**Data supplied**
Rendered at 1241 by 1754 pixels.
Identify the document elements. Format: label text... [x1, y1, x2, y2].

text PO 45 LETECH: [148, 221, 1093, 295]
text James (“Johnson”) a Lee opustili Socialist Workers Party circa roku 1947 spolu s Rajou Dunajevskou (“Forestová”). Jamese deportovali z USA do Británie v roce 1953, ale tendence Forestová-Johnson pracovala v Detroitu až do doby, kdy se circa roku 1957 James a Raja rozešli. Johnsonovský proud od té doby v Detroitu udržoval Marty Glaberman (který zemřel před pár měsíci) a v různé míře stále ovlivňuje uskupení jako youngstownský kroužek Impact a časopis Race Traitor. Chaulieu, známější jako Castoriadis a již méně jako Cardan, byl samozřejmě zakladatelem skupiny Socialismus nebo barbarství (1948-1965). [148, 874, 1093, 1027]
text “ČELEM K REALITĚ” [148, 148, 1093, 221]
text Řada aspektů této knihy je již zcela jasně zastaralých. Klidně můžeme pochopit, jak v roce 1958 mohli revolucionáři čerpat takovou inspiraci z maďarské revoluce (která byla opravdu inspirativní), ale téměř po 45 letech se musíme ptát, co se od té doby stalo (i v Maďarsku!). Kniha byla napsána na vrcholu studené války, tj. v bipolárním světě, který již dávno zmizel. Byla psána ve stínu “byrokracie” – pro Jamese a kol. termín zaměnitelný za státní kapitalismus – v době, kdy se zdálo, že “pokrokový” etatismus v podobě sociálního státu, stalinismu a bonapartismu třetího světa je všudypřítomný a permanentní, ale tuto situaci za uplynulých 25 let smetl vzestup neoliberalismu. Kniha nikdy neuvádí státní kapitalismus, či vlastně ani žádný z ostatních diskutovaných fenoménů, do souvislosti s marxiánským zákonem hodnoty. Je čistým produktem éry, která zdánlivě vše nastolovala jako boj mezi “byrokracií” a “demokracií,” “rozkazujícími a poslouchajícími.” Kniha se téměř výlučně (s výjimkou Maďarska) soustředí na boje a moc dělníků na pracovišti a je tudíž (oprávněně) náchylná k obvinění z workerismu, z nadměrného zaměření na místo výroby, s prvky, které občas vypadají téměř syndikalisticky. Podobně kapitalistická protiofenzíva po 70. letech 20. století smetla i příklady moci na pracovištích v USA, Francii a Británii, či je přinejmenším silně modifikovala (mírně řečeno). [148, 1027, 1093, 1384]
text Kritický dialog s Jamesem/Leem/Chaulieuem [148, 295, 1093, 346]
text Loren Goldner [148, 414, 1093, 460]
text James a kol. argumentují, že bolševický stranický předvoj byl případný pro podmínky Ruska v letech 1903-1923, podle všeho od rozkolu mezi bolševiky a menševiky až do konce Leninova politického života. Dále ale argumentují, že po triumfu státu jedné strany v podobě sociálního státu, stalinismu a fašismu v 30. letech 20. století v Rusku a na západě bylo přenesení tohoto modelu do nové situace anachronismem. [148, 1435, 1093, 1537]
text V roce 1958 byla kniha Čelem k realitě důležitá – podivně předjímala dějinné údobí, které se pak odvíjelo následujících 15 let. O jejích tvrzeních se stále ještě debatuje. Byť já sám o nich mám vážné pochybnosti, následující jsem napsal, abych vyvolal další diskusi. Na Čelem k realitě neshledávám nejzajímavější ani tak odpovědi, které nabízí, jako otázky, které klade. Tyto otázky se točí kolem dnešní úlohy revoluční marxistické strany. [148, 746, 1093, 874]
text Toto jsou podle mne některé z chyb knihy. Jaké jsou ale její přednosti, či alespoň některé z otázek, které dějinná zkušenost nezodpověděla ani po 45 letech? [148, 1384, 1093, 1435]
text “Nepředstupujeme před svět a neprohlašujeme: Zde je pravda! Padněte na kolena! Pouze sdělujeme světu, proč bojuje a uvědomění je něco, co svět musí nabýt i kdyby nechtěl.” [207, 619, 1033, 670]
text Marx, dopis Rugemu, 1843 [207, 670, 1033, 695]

**Description of the task**
Could you rewrite all the data above as a Markdown table with the columns No. and Entry, numbering each line and leaving out blank lines?

**Result below**
| No. | Entry |
|---|---|
| 1 | Rendered at 1241 by 1754 pixels. |
| 2 | Identify the document elements. Format: label text... [x1, y1, x2, y2]. |
| 3 | text PO 45 LETECH: [148, 221, 1093, 295] |
| 4 | text James (“Johnson”) a Lee opustili Socialist Workers Party circa roku 1947 spolu s Rajou Dunajevskou (“Forestová”). Jamese deportovali z USA do Británie v roce 1953, ale tendence Forestová-Johnson pracovala v Detroitu až do doby, kdy se circa roku 1957 James a Raja rozešli. Johnsonovský proud od té doby v Detroitu udržoval Marty Glaberman (který zemřel před pár měsíci) a v různé míře stále ovlivňuje uskupení jako youngstownský kroužek Impact a časopis Race Traitor. Chaulieu, známější jako Castoriadis a již méně jako Cardan, byl samozřejmě zakladatelem skupiny Socialismus nebo barbarství (1948-1965). [148, 874, 1093, 1027] |
| 5 | text “ČELEM K REALITĚ” [148, 148, 1093, 221] |
| 6 | text Řada aspektů této knihy je již zcela jasně zastaralých. Klidně můžeme pochopit, jak v roce 1958 mohli revolucionáři čerpat takovou inspiraci z maďarské revoluce (která byla opravdu inspirativní), ale téměř po 45 letech se musíme ptát, co se od té doby stalo (i v Maďarsku!). Kniha byla napsána na vrcholu studené války, tj. v bipolárním světě, který již dávno zmizel. Byla psána ve stínu “byrokracie” – pro Jamese a kol. termín zaměnitelný za státní kapitalismus – v době, kdy se zdálo, že “pokrokový” etatismus v podobě sociálního státu, stalinismu a bonapartismu třetího světa je všudypřítomný a permanentní, ale tuto situaci za uplynulých 25 let smetl vzestup neoliberalismu. Kniha nikdy neuvádí státní kapitalismus, či vlastně ani žádný z ostatních diskutovaných fenoménů, do souvislosti s marxiánským zákonem hodnoty. Je čistým produktem éry, která zdánlivě vše nastolovala jako boj mezi “byrokracií” a “demokracií,” “rozkazujícími a poslouchajícími.” Kniha se téměř výlučně (s výjimkou Maďarska) soustředí na boje a moc dělníků na pracovišti a je tudíž (oprávněně) náchylná k obvinění z workerismu, z nadměrného zaměření na místo výroby, s prvky, které občas vypadají téměř syndikalisticky. Podobně kapitalistická protiofenzíva po 70. letech 20. století smetla i příklady moci na pracovištích v USA, Francii a Británii, či je přinejmenším silně modifikovala (mírně řečeno). [148, 1027, 1093, 1384] |
| 7 | text Kritický dialog s Jamesem/Leem/Chaulieuem [148, 295, 1093, 346] |
| 8 | text Loren Goldner [148, 414, 1093, 460] |
| 9 | text James a kol. argumentují, že bolševický stranický předvoj byl případný pro podmínky Ruska v letech 1903-1923, podle všeho od rozkolu mezi bolševiky a menševiky až do konce Leninova politického života. Dále ale argumentují, že po triumfu státu jedné strany v podobě sociálního státu, stalinismu a fašismu v 30. letech 20. století v Rusku a na západě bylo přenesení tohoto modelu do nové situace anachronismem. [148, 1435, 1093, 1537] |
| 10 | text V roce 1958 byla kniha Čelem k realitě důležitá – podivně předjímala dějinné údobí, které se pak odvíjelo následujících 15 let. O jejích tvrzeních se stále ještě debatuje. Byť já sám o nich mám vážné pochybnosti, následující jsem napsal, abych vyvolal další diskusi. Na Čelem k realitě neshledávám nejzajímavější ani tak odpovědi, které nabízí, jako otázky, které klade. Tyto otázky se točí kolem dnešní úlohy revoluční marxistické strany. [148, 746, 1093, 874] |
| 11 | text Toto jsou podle mne některé z chyb knihy. Jaké jsou ale její přednosti, či alespoň některé z otázek, které dějinná zkušenost nezodpověděla ani po 45 letech? [148, 1384, 1093, 1435] |
| 12 | text “Nepředstupujeme před svět a neprohlašujeme: Zde je pravda! Padněte na kolena! Pouze sdělujeme světu, proč bojuje a uvědomění je něco, co svět musí nabýt i kdyby nechtěl.” [207, 619, 1033, 670] |
| 13 | text Marx, dopis Rugemu, 1843 [207, 670, 1033, 695] |